Filter the entries, keeping every line with the string "yrkesfaglig".

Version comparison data
.....
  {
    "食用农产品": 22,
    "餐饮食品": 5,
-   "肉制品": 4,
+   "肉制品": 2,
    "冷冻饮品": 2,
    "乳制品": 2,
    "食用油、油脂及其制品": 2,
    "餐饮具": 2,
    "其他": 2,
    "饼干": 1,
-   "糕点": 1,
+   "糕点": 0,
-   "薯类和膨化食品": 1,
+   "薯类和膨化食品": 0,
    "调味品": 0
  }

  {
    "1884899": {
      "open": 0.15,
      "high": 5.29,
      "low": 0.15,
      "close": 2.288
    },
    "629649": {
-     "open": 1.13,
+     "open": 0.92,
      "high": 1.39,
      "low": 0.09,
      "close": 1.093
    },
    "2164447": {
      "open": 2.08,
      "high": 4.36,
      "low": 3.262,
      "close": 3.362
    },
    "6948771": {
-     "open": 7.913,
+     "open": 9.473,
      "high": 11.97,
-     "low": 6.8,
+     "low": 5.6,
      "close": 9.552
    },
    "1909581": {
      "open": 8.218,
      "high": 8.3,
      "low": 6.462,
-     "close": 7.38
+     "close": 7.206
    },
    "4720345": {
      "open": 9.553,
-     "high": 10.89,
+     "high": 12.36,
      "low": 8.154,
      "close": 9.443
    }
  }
.....
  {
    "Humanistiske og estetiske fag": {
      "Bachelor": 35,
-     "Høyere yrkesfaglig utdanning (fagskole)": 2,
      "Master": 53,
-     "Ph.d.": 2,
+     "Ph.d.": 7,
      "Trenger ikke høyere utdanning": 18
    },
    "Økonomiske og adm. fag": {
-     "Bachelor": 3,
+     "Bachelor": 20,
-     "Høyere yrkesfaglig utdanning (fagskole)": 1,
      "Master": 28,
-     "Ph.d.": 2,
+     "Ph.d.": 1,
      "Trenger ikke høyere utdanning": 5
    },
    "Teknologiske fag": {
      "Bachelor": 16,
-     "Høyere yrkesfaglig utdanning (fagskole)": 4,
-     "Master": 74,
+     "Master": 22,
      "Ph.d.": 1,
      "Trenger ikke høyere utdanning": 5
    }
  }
.....
-- Exercise answer --
-     "Høyere yrkesfaglig utdanning (fagskole)": 2,
-     "Høyere yrkesfaglig utdanning (fagskole)": 1,
-     "Høyere yrkesfaglig utdanning (fagskole)": 4,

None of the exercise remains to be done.